- Work item -
Each of the entries below is to be written out exactly, and the images skipped.
* * * * *
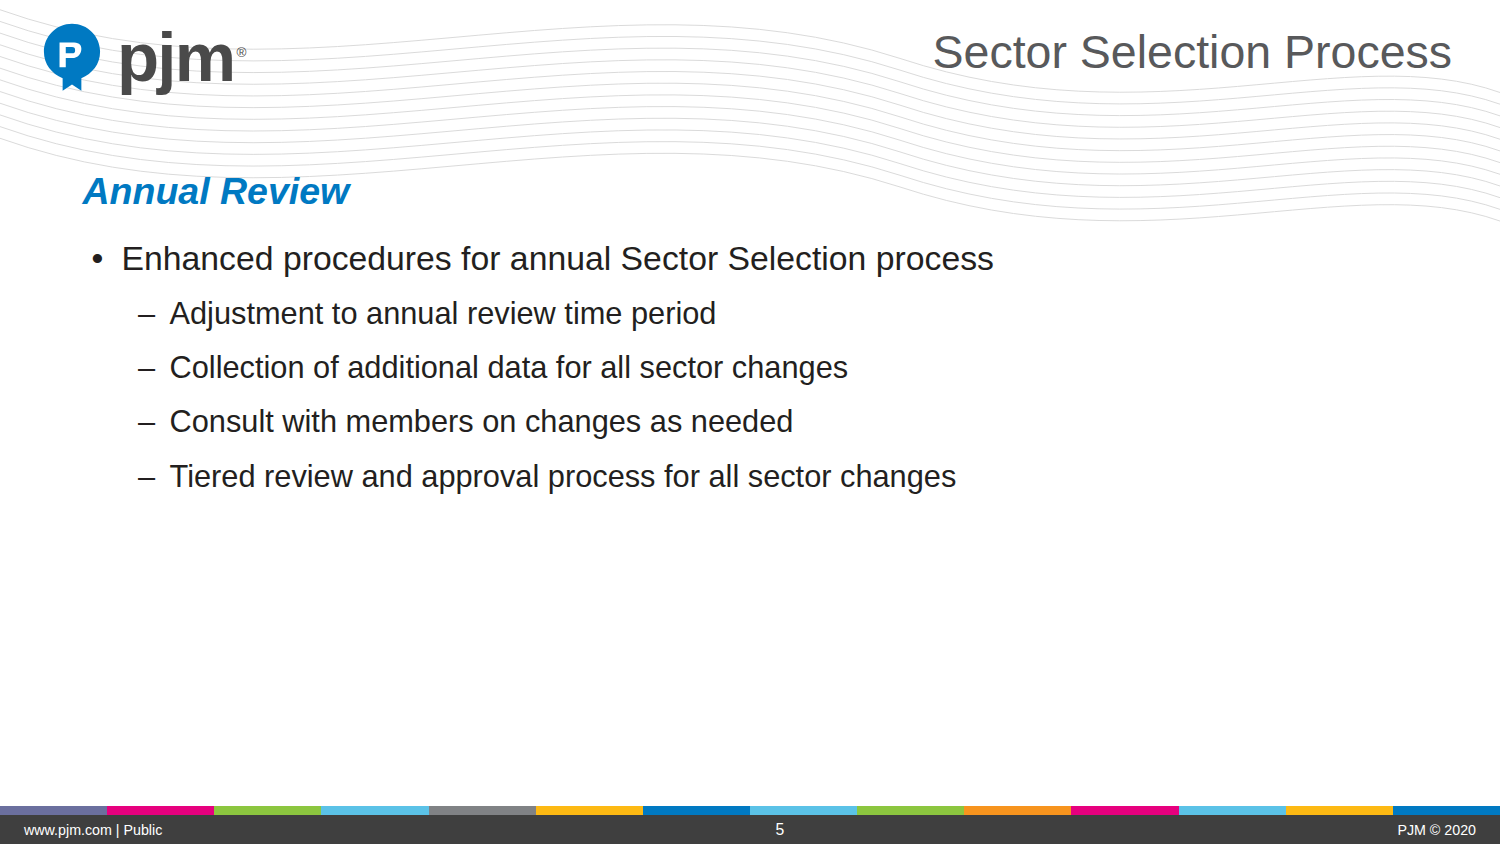pjm®
Sector Selection Process
Annual Review
Enhanced procedures for annual Sector Selection process
Adjustment to annual review time period
Collection of additional data for all sector changes
Consult with members on changes as needed
Tiered review and approval process for all sector changes
www.pjm.com | Public
5
PJM © 2020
* * * * *
- Exercise result -
pjm®
Sector Selection Process
Annual Review
Enhanced procedures for annual Sector Selection process
Adjustment to annual review time period
Collection of additional data for all sector changes
Consult with members on changes as needed
Tiered review and approval process for all sector changes
www.pjm.com | Public
5
PJM © 2020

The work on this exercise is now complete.